Once you reach the line containing "PM Transaction WORK File", return it and every line after it exactly, through the end of the records below, with no pictures.
--------------------------------
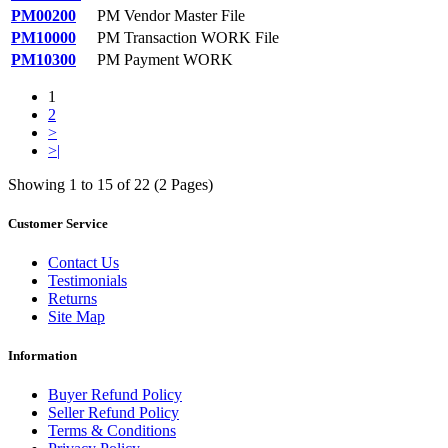
PM00200
PM Vendor Master File
PM10000
PM Transaction WORK File
PM10300
PM Payment WORK
1
2
>
>|
Showing 1 to 15 of 22 (2 Pages)
Customer Service
Contact Us
Testimonials
Returns
Site Map
Information
Buyer Refund Policy
Seller Refund Policy
Terms & Conditions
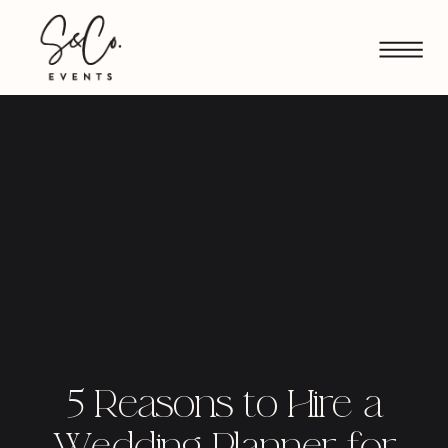
5 Reasons to Hire a
Wedding Planner for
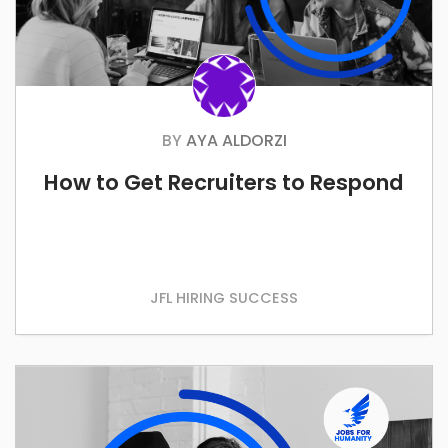
BY
AYA ALDORZI
How to Get Recruiters to Respond
JFL HIRING SUCCESS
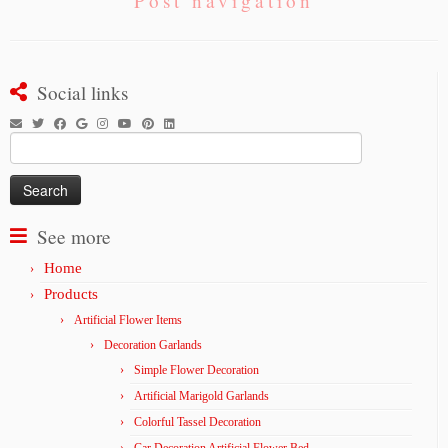
Post navigation
Social links
Search
for:
See more
Home
Products
Artificial Flower Items
Decoration Garlands
Simple Flower Decoration
Artificial Marigold Garlands
Colorful Tassel Decoration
--------------------------------
__Written answer__
PM Transaction WORK File
PM10300
PM Payment WORK
1
2
>
>|
Showing 1 to 15 of 22 (2 Pages)
Customer Service
Contact Us
Testimonials
Returns
Site Map
Information
Buyer Refund Policy
Seller Refund Policy
Terms & Conditions
5 Reasons to Hire a
Wedding Planner for
BY
AYA ALDORZI
How to Get Recruiters to Respond
JFL HIRING SUCCESS
Post navigation
Social links
Search
for:
See more
Home
Products
Artificial Flower Items
Decoration Garlands
Simple Flower Decoration
Artificial Marigold Garlands
Colorful Tassel Decoration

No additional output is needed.